--- START TEXT SEGMENT ---
Le Rugbynistère
- Available in: French
- Founded: Toulouse, (2008)
- Area served: Worldwide
- Website: Le Rugbynistère
- Launched: November, 2008
- Current status: Active

= Le Rugbynistère =

French website

Le Rugbynistère is a French website about rugby union. The name "Rugbynistère" is made of the words "rugby" and ministry (ministère in French), put together to create the Ministry of Rugby.

==History==

The website was released in 2008, November, and born thanks to the will of two friends to share their passion, both for rugby union and the web : Maxime Rouquié (rugby referee) and Nicolas Rousse (rugby union player). The goal was to create a perpetual place to share with other rugby union fans like we do after the games around the pitch. People can cross react after, before or during the games, using Facebook, or directly on the website.
--- END TEXT SEGMENT ---
--- START STORED DATA ---
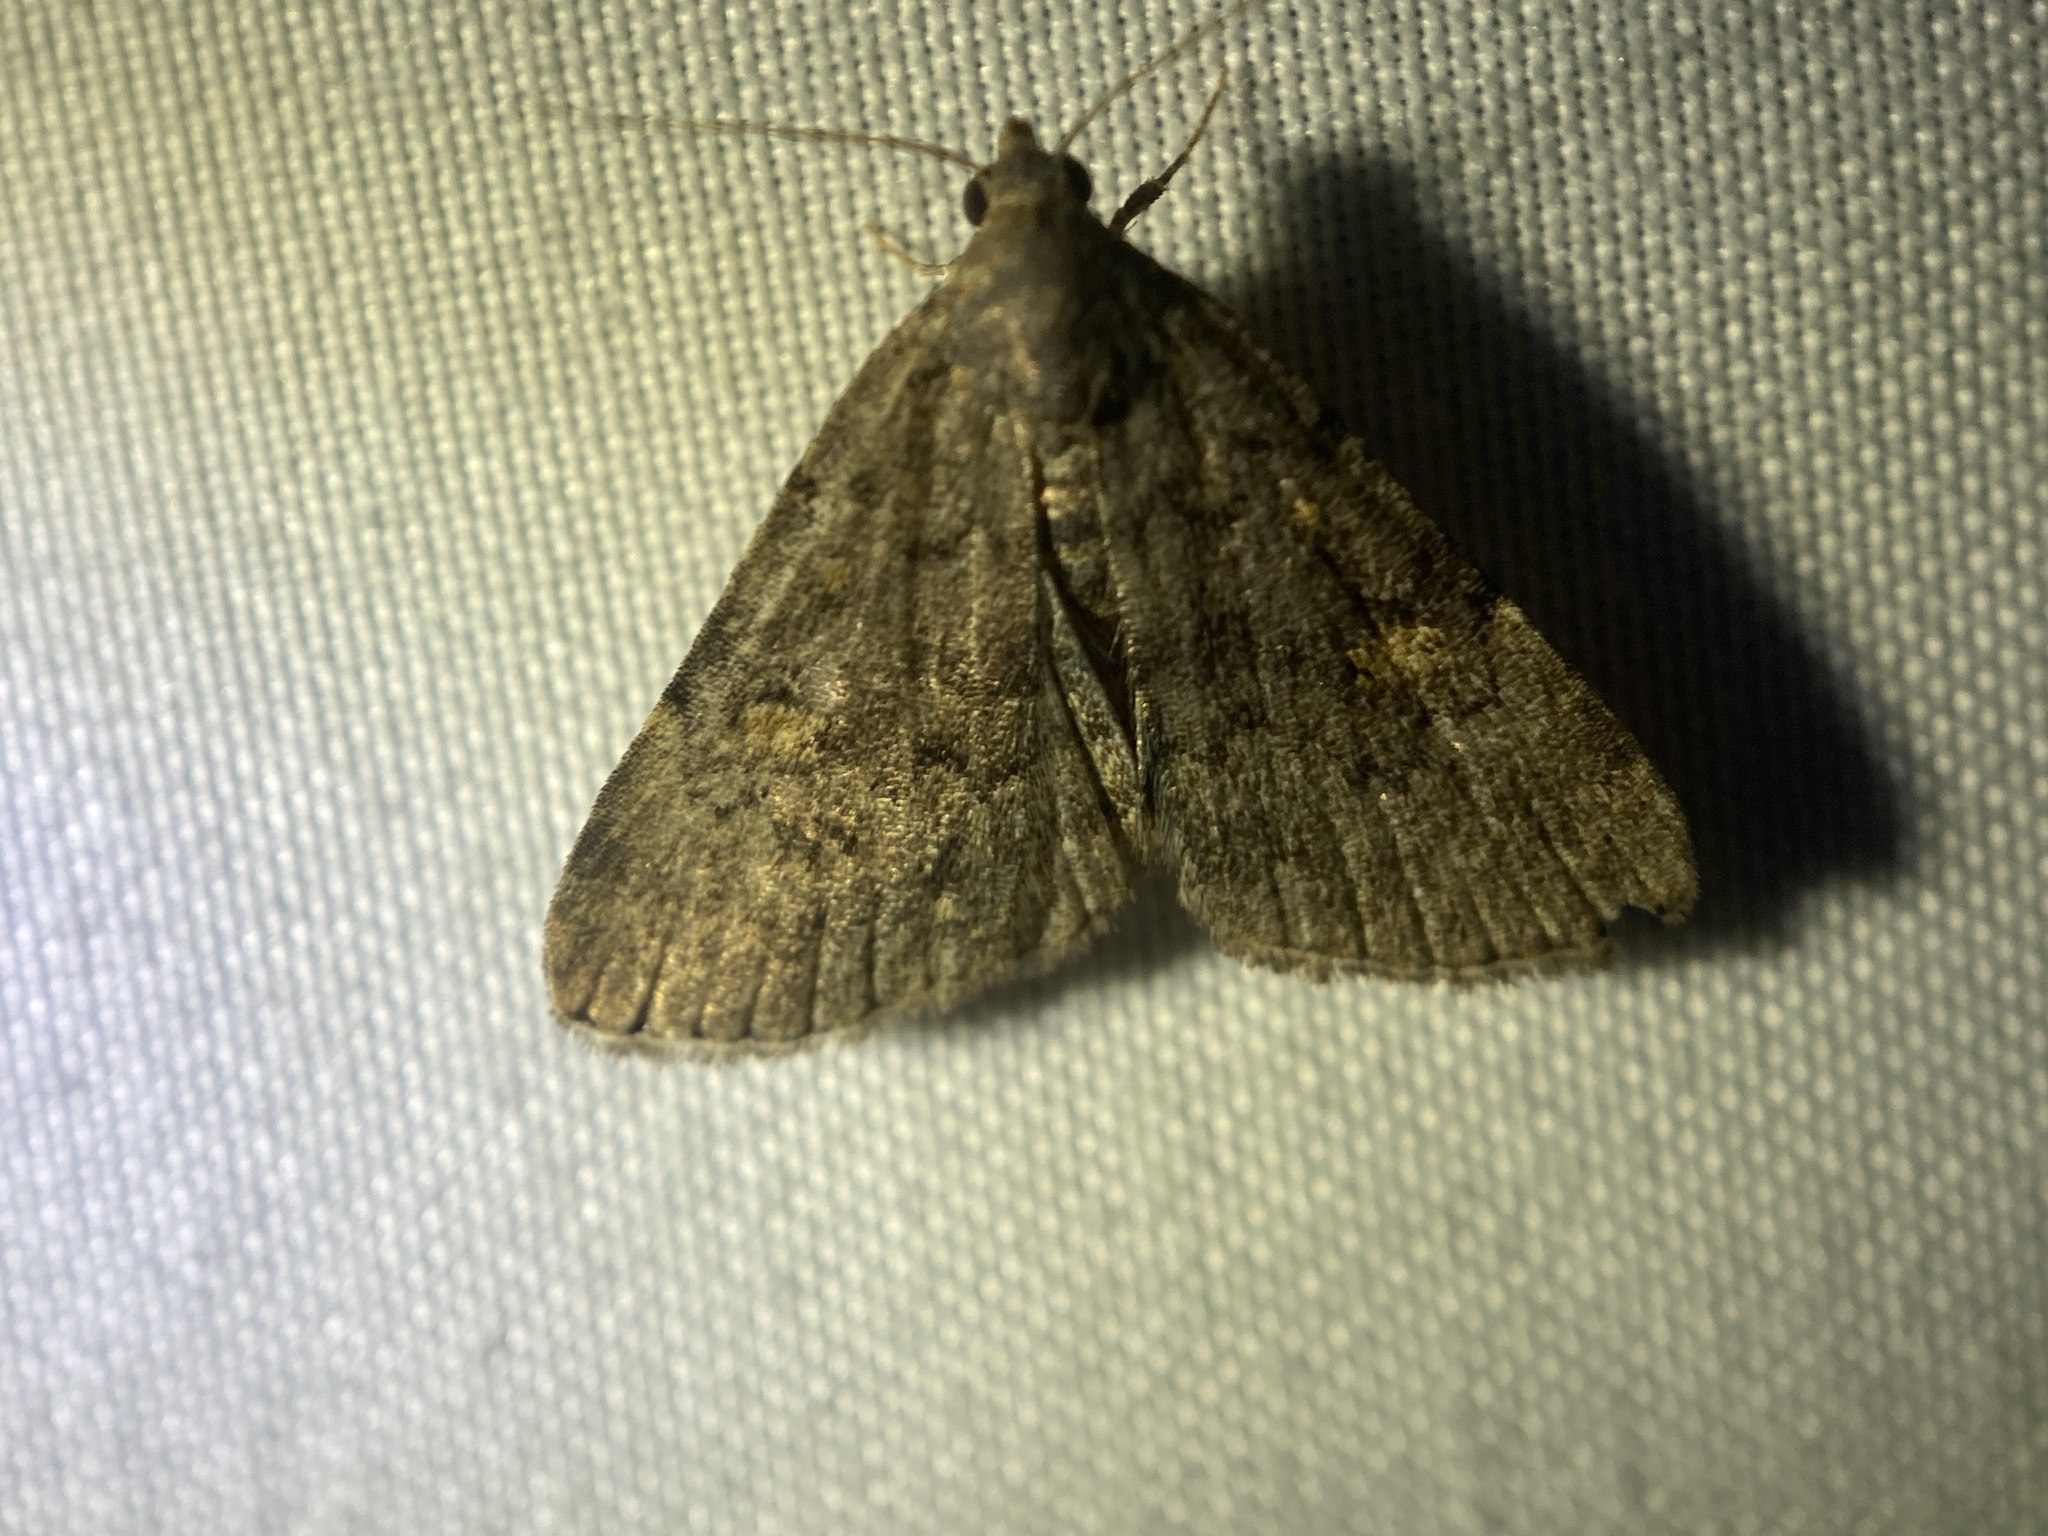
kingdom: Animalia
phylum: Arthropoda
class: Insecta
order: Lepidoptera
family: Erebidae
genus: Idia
--- END STORED DATA ---
--- START STORED DATA ---
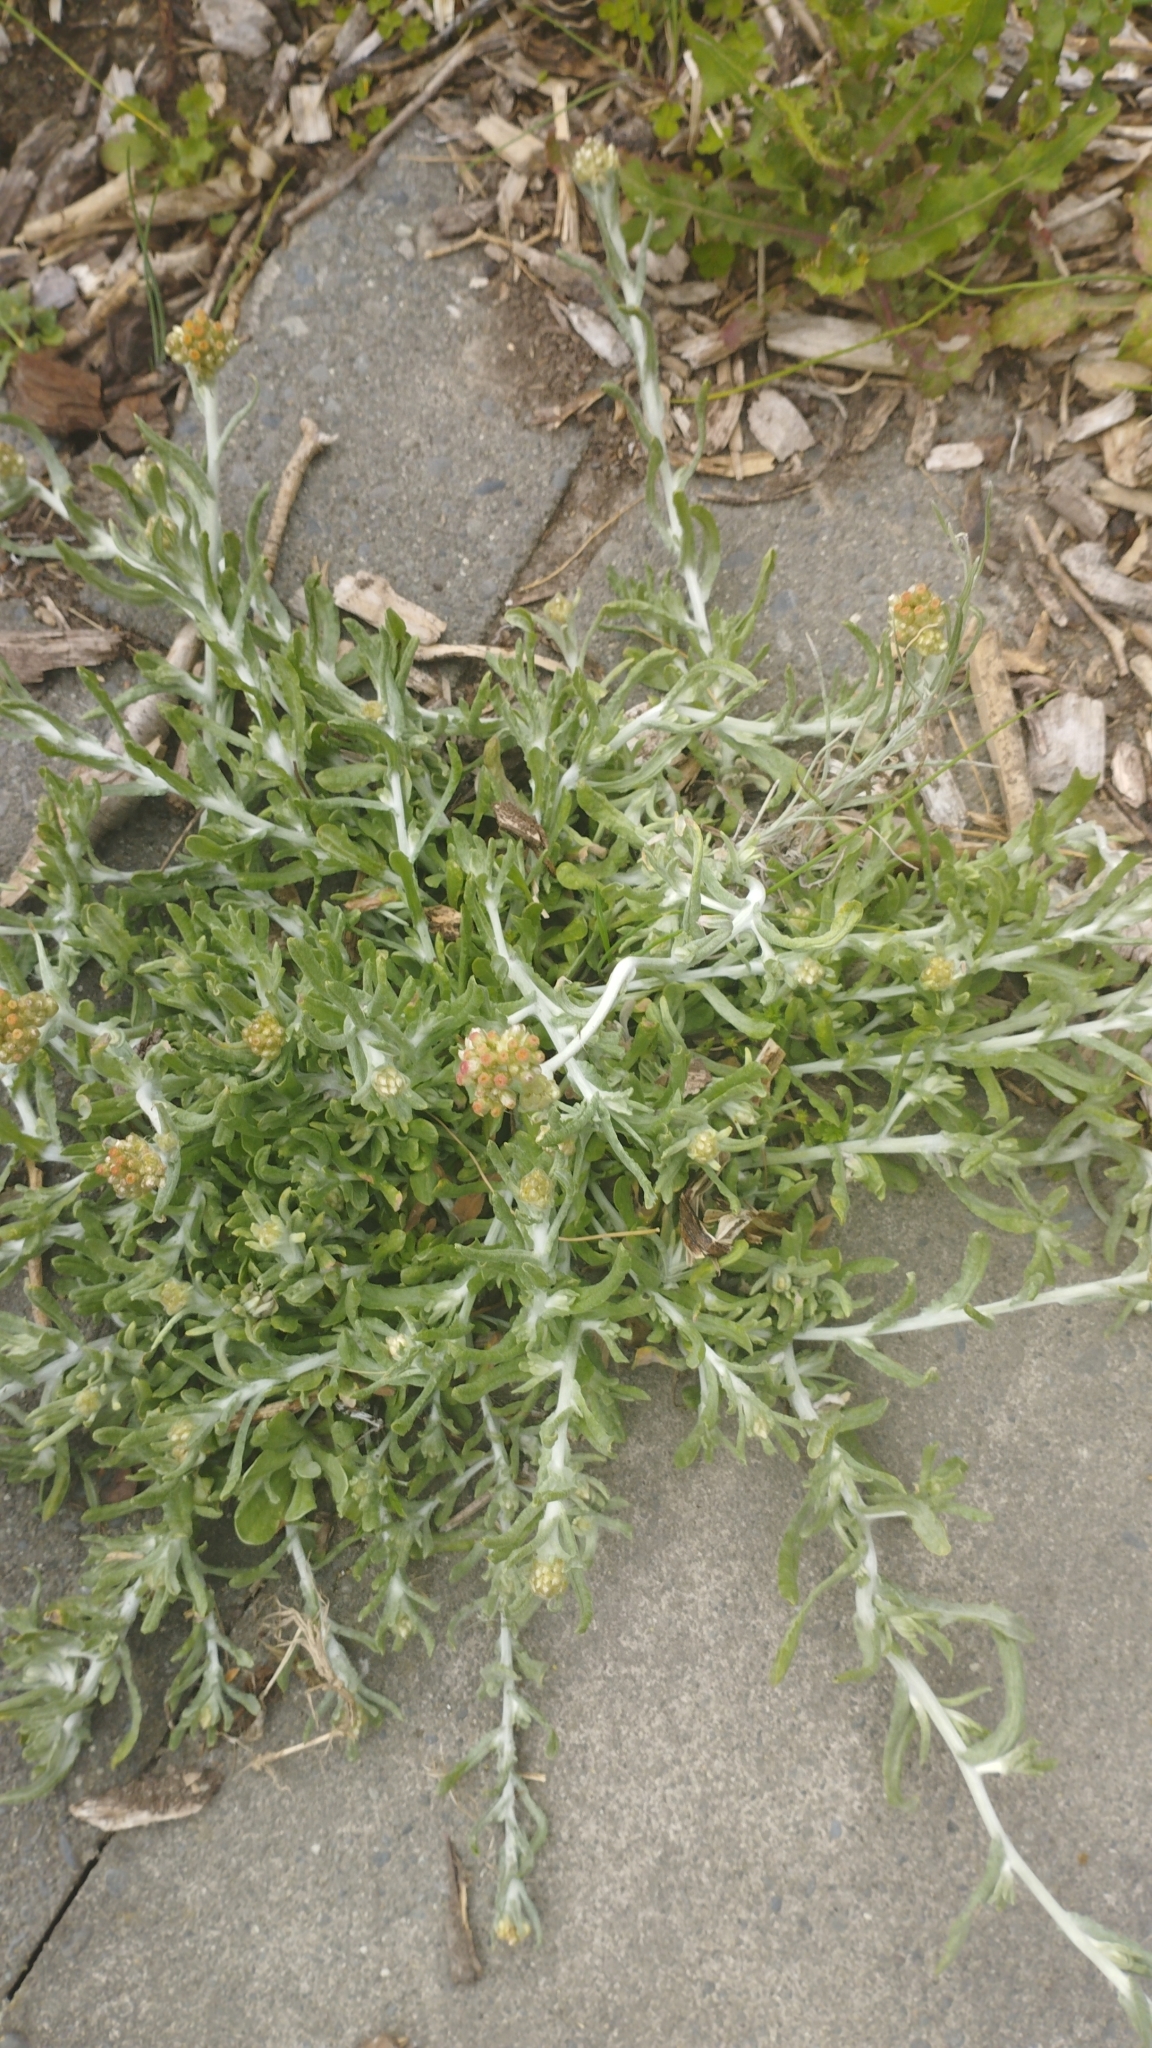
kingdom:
--- END STORED DATA ---
--- START STORED DATA ---
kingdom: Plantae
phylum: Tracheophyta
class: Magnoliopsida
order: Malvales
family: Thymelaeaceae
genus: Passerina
--- END STORED DATA ---
▸ **DIRECTIONS**
**a)** Using the text about Le Rugbynistère, decide whether each statement agrees with it. Answer yes or no for each, and quote the deciding words. (i) The site is available in English. (ii) Maxime Rouquié is a rugby referee. (iii) The website was founded in Paris.
**b)** Extend the text about the rugby union website Le Rugbynistère, picking up after its last sentence.
The listing has no connection to the text about Le Rugbynistère.

▸ **FINAL ANSWERS**
**a)**
(i) No: "Available in: French"
(ii) Yes: "Maxime Rouquié (rugby referee)"
(iii) No: "Founded: Toulouse, (2008)"

**b)**
The Rugbynistère is now visited by several thousands of readers each day, and is still growing.

==Rugbynistère's divisions==

===Website===
Videos, transfers, picks, Top 14, Pro D2, Super Rugby, Aviva Premiership, Heineken Cup, Six Nations Championship, Rugby World Cup, and others competitions.

===Shop===
A rugby union shop : Le Rugbynistère designs and sells tee shirts in the most traditional rugby union spirit.

===Blog===
The blog is dedicated to non-rugby topics, games and competitions arranged by le Rugbynistère within the community, etc. in other words, a place where the founders talk about their audience, and people around them (such as other bloggers), and sometimes even themselves, always following the rugby spirit rules.

===Rugby Community (Social network)===

Thanks to the community section, users can create a personal profile, get (back) in touch with other clubs and/or players.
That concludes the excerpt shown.